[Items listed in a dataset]
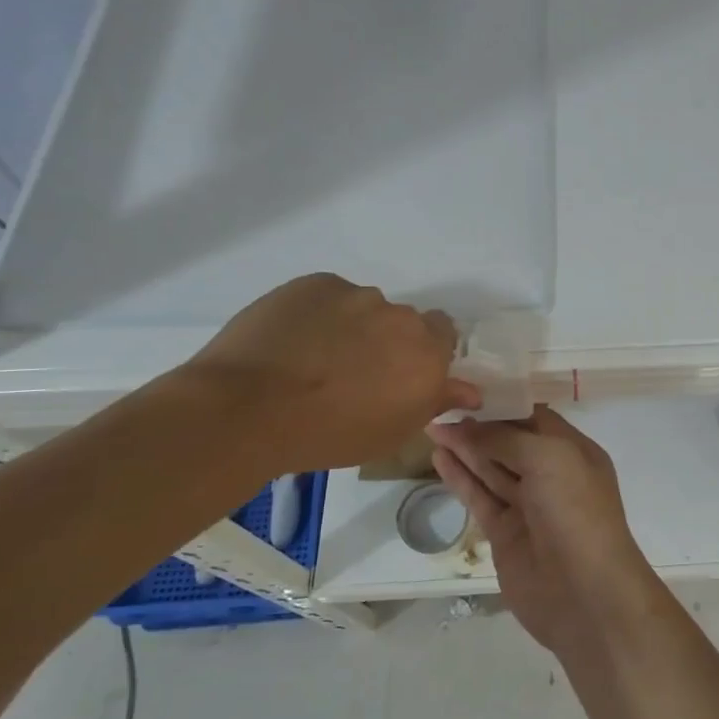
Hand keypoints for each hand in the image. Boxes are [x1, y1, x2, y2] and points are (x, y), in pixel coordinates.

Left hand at [178, 274, 480, 472]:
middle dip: (387, 341)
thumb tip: (471, 391)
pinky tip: (293, 340)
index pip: (445, 334)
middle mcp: (401, 318)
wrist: (248, 409)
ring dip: (353, 326)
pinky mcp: (317, 283)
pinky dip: (319, 314)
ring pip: (365, 308)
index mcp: (427, 355)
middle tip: (355, 372)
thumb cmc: (327, 434)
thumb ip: (435, 402)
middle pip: (403, 322)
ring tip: (314, 357)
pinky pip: (329, 296)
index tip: (400, 374)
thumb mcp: (391, 432)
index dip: (424, 352)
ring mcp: (357, 296)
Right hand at [427, 407, 667, 654]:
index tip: (469, 390)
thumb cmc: (576, 511)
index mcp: (573, 451)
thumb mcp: (549, 458)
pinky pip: (480, 497)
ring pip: (491, 468)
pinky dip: (460, 477)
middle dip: (478, 425)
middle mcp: (552, 475)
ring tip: (432, 426)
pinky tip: (439, 457)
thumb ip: (507, 439)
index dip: (503, 404)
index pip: (535, 418)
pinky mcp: (505, 533)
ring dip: (464, 448)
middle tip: (439, 407)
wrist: (585, 593)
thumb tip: (469, 426)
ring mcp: (528, 506)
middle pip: (509, 442)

**What needs to be done**: Only the lines from the one with "Left hand at" through the final line above belong in the answer, each retyped exactly.

**Answer**:
Left hand at [178, 274, 480, 472]:
middle dip: (387, 341)
thumb tip: (471, 391)
pinky tip: (293, 340)
index pip: (445, 334)
middle mcp: (401, 318)
wrist: (248, 409)
ring dip: (353, 326)
pinky mcp: (317, 283)
pinky dip: (319, 314)
ring pip: (365, 308)
index mcp: (427, 355)
middle tip: (355, 372)
thumb cmc: (327, 434)
thumb ip: (435, 402)
middle pip: (403, 322)
ring tip: (314, 357)
pinky pip: (329, 296)
index tip: (400, 374)
thumb mcp: (391, 432)
index dip: (424, 352)
ring mcp: (357, 296)
Right hand at [427, 407, 667, 654]:
index tip: (469, 390)
thumb cmc: (576, 511)
index mcp: (573, 451)
thumb mcp: (549, 458)
pinky pip: (480, 497)
ring pip: (491, 468)
pinky dip: (460, 477)
middle dip: (478, 425)
middle mcp: (552, 475)
ring tip: (432, 426)
pinky tip: (439, 457)
thumb ip: (507, 439)
index dip: (503, 404)
index pip: (535, 418)
pinky mcp: (505, 533)
ring dip: (464, 448)
middle tip: (439, 407)
wrist: (585, 593)
thumb tip: (469, 426)
ring mcp: (528, 506)
middle pip: (509, 442)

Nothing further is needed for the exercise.